• **What is expected**
Print nothing but the lines below starting at the line that holds "cells are negative" and ending at the line that holds "(metastatic site) stained", including both, each exactly as written.

[Saved entries]
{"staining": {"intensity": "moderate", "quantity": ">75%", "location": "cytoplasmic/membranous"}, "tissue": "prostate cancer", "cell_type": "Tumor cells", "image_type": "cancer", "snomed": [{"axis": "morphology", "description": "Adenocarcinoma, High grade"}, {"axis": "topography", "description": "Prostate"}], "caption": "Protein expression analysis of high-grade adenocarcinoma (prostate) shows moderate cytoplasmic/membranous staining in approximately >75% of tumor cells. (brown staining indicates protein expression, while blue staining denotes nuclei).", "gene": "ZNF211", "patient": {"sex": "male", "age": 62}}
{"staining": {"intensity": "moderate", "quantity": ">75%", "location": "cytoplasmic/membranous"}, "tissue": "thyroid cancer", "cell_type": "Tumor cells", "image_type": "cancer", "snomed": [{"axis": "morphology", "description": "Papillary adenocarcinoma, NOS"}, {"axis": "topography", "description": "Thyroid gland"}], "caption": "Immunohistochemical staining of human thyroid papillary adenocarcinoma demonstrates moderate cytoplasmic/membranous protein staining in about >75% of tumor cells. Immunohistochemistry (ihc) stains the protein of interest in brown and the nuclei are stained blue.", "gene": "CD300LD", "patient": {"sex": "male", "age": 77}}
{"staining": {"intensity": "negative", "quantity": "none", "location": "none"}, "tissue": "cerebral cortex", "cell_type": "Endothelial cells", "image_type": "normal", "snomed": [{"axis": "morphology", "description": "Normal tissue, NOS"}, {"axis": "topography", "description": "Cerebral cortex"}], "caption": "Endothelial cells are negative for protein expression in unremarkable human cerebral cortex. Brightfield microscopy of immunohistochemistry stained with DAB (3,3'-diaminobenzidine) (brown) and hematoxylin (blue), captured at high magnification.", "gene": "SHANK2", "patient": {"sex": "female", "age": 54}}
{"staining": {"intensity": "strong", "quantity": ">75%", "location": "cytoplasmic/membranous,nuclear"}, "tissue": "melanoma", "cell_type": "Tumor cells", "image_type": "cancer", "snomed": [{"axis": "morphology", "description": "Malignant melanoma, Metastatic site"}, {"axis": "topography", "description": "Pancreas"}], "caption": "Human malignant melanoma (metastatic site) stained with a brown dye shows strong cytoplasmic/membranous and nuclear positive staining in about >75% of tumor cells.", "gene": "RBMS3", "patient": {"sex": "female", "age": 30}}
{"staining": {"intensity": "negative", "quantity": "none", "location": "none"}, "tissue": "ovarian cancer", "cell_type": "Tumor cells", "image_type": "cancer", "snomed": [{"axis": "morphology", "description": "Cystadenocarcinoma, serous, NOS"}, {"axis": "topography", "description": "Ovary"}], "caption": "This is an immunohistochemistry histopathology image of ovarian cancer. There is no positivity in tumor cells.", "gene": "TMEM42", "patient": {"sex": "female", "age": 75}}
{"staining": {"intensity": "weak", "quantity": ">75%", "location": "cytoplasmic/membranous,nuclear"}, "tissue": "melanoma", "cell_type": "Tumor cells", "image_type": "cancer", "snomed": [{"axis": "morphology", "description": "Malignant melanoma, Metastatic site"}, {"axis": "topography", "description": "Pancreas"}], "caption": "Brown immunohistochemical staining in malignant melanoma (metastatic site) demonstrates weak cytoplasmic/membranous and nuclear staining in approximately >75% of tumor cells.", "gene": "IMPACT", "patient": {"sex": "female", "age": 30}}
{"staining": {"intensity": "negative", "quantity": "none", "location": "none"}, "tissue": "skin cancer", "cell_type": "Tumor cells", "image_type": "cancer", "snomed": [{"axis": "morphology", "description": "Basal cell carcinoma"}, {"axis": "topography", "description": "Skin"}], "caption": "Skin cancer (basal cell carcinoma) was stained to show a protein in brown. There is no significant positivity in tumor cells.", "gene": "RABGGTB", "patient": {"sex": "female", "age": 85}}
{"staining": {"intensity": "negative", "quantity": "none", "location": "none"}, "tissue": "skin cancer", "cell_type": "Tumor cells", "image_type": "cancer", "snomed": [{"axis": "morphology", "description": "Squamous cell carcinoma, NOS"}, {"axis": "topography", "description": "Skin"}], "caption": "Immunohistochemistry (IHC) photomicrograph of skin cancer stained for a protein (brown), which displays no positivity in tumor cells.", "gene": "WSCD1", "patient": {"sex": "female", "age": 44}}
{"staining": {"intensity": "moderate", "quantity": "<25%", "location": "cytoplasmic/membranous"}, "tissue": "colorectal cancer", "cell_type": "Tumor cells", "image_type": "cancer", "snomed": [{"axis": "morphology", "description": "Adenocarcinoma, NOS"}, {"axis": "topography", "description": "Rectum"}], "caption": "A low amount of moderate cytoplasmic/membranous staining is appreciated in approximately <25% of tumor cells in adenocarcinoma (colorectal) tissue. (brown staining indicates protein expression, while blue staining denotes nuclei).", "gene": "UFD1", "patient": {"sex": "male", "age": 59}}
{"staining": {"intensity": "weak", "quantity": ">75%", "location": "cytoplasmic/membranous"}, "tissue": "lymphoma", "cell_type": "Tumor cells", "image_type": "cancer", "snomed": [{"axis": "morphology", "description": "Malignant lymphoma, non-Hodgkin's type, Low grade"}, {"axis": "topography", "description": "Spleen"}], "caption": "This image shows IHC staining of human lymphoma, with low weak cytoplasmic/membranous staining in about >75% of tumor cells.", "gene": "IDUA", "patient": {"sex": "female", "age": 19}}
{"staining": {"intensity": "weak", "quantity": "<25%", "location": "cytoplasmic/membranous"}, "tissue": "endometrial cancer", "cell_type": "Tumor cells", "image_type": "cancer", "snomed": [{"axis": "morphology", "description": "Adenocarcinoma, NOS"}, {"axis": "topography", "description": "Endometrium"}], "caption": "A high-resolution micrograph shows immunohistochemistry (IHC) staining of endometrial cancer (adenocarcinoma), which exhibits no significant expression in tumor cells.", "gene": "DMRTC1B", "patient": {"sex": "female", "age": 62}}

• **Expected output**
{"staining": {"intensity": "negative", "quantity": "none", "location": "none"}, "tissue": "cerebral cortex", "cell_type": "Endothelial cells", "image_type": "normal", "snomed": [{"axis": "morphology", "description": "Normal tissue, NOS"}, {"axis": "topography", "description": "Cerebral cortex"}], "caption": "Endothelial cells are negative for protein expression in unremarkable human cerebral cortex. Brightfield microscopy of immunohistochemistry stained with DAB (3,3'-diaminobenzidine) (brown) and hematoxylin (blue), captured at high magnification.", "gene": "SHANK2", "patient": {"sex": "female", "age": 54}}
{"staining": {"intensity": "strong", "quantity": ">75%", "location": "cytoplasmic/membranous,nuclear"}, "tissue": "melanoma", "cell_type": "Tumor cells", "image_type": "cancer", "snomed": [{"axis": "morphology", "description": "Malignant melanoma, Metastatic site"}, {"axis": "topography", "description": "Pancreas"}], "caption": "Human malignant melanoma (metastatic site) stained with a brown dye shows strong cytoplasmic/membranous and nuclear positive staining in about >75% of tumor cells.", "gene": "RBMS3", "patient": {"sex": "female", "age": 30}}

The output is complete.